Did he crash? Was he shot down? To this day the guessing game still goes on and despite all the theories the mystery will never be solved.

But one thing is certain the intoxicating music of Glenn Miller will never die.

And there is no bigger fan of Glenn Miller’s music than Tommy Steele. So much so that he has travelled the world to hear what remains of the original orchestral sounds.

Miller changed the face of popular music between 1939 and 1943 to become the world’s number one recording artist.

He was awarded the first ever gold record after selling 1.2 million copies of Chattanooga Choo Choo for the RCA Victor label.

Steele’s passion for the American band leader’s tunes shines through in this Mayflower production featuring a 16 piece orchestra and dazzling choreography.

I wondered how a 78 year-old would fill the role of a musician who was only 40 when he died. But it is Tommy’s eternal youthful zest for being centre stage which bridges the age gap.

But the timeless Miller melodies are more than enough to carry this fast moving production.

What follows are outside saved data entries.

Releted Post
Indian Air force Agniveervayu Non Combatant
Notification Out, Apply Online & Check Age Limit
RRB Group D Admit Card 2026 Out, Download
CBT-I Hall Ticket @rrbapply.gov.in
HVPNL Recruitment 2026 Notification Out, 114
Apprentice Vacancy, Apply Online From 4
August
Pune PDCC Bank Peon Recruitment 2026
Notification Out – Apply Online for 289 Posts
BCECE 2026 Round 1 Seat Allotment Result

It is a mouth watering feast for Glenn Miller fans with floor filling tunes from the 30s and 40s, including It Don’t Mean A Thing If It Ain’t Got That Swing, Moonlight Serenade, Chattanooga Choo Choo and Pennsylvania 6-5000 – a number which rings throughout the show.

Tommy skilfully demonstrates his song and dance credentials with Sing Sing Sing and there is strong performance from Sarah Soetaert who plays Miller’s wife Helen Burger.

There was a chance for the audience to join in a Glenn Miller sing along with Don’t Sit Under The Apple Tree, I’ve Got a Gal From Kalamazoo and Boogie Woogie Bugle Boy.

As he signed off to a standing ovation from a packed audience Tommy Steele cried: “Southampton I love you.”

A fitting stage exit for the former Southampton based cabin boy who became a star.

The Glenn Miller Story runs until September 12.